DOCUMENT PASSAGE |
========

Foods for Health Announces Seed Grant Recipients
In 2021, Foods for Health offered two new funding mechanisms. INNOVATE Awards provide up to $50,000 in funding over a two-year period to support new collaborations and new lines of research. STRENGTHEN Awards provide up to $20,000 for a one-year period to support the completion of critical studies needed for extramural submissions. A total of $170,000 was awarded, supporting four new teams across five colleges and nine departments. A special thanks to our interdisciplinary grant review team for their thoughtful input and scoring of proposals.
INNOVATE Award Recipients
Dietary Approach to Improve Human Muscle Mitochondrial Function.
PI: Dr. Kedryn Baskin, Assistant Professor, Physiology and Cell Biology
Dr. Baskin and team will analyze the impact of dietary linoleic acid on mitochondrial function. Using diet to improve mitochondria function will expand dietary therapies that prevent or reverse detrimental impacts of obesity, diabetes and aging on muscle wasting disorders that plagueboth children and adults.

========

PROVIDED DATA |
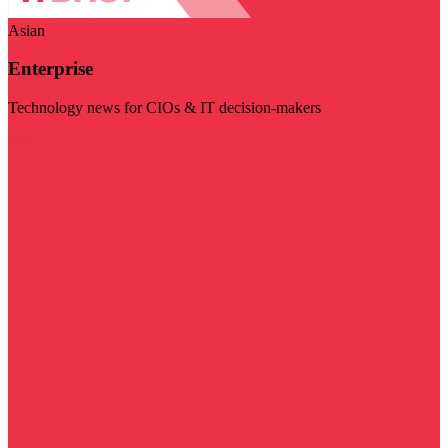
Asian
Enterprise
Technology news for CIOs & IT decision-makers
Visit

========

TASK ITEM | In the seed grant announcement, how much funding can a STRENGTHEN Award provide, and for how long?

TASK RESULT | Up to $20,000 for a one-year period.